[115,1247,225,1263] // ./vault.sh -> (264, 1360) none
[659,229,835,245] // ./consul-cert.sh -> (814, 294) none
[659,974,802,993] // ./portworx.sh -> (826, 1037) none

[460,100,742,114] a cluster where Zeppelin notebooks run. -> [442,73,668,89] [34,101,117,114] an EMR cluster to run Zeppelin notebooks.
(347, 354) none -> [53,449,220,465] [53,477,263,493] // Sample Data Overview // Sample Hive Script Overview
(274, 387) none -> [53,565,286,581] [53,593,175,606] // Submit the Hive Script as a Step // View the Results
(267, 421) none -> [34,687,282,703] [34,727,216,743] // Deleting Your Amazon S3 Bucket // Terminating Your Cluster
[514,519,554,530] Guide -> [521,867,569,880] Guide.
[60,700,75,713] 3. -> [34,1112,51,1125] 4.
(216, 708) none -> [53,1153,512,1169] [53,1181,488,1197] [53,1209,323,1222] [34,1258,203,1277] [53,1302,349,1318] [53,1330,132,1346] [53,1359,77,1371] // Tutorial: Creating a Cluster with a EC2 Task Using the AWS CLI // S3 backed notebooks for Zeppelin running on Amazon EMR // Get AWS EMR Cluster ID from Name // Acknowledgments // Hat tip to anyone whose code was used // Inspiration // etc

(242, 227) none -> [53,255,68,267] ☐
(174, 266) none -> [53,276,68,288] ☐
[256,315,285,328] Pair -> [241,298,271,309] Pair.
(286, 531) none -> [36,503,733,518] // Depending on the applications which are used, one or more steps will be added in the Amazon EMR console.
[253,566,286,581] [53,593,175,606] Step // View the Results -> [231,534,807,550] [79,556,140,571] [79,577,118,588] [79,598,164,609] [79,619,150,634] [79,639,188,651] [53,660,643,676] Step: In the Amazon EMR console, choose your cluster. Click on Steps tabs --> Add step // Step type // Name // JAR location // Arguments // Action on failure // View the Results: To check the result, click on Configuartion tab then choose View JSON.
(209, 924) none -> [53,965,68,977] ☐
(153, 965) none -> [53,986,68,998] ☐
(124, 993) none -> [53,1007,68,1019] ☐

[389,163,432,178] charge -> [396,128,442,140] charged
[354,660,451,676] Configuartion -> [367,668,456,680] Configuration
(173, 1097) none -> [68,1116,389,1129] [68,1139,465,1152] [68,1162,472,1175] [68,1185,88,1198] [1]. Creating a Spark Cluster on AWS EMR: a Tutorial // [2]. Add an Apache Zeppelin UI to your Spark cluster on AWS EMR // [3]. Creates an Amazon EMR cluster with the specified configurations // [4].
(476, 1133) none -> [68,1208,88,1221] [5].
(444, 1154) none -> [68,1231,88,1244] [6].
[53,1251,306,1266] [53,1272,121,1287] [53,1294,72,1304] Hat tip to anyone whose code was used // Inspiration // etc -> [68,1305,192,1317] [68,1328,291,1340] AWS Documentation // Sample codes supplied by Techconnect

──────

## ACTIVITY
As the answer, set down only the lines from the data above between the one holding "[256,315,285,328] Pair ->" and the one holding "[389,163,432,178] charge ->", inclusive, exactly as they read.

## ANSWER BOX
[256,315,285,328] Pair -> [241,298,271,309] Pair.
(286, 531) none -> [36,503,733,518] // Depending on the applications which are used, one or more steps will be added in the Amazon EMR console.
[253,566,286,581] [53,593,175,606] Step // View the Results -> [231,534,807,550] [79,556,140,571] [79,577,118,588] [79,598,164,609] [79,619,150,634] [79,639,188,651] [53,660,643,676] Step: In the Amazon EMR console, choose your cluster. Click on Steps tabs --> Add step // Step type // Name // JAR location // Arguments // Action on failure // View the Results: To check the result, click on Configuartion tab then choose View JSON.
(209, 924) none -> [53,965,68,977] ☐
(153, 965) none -> [53,986,68,998] ☐
(124, 993) none -> [53,1007,68,1019] ☐

[389,163,432,178] charge -> [396,128,442,140] charged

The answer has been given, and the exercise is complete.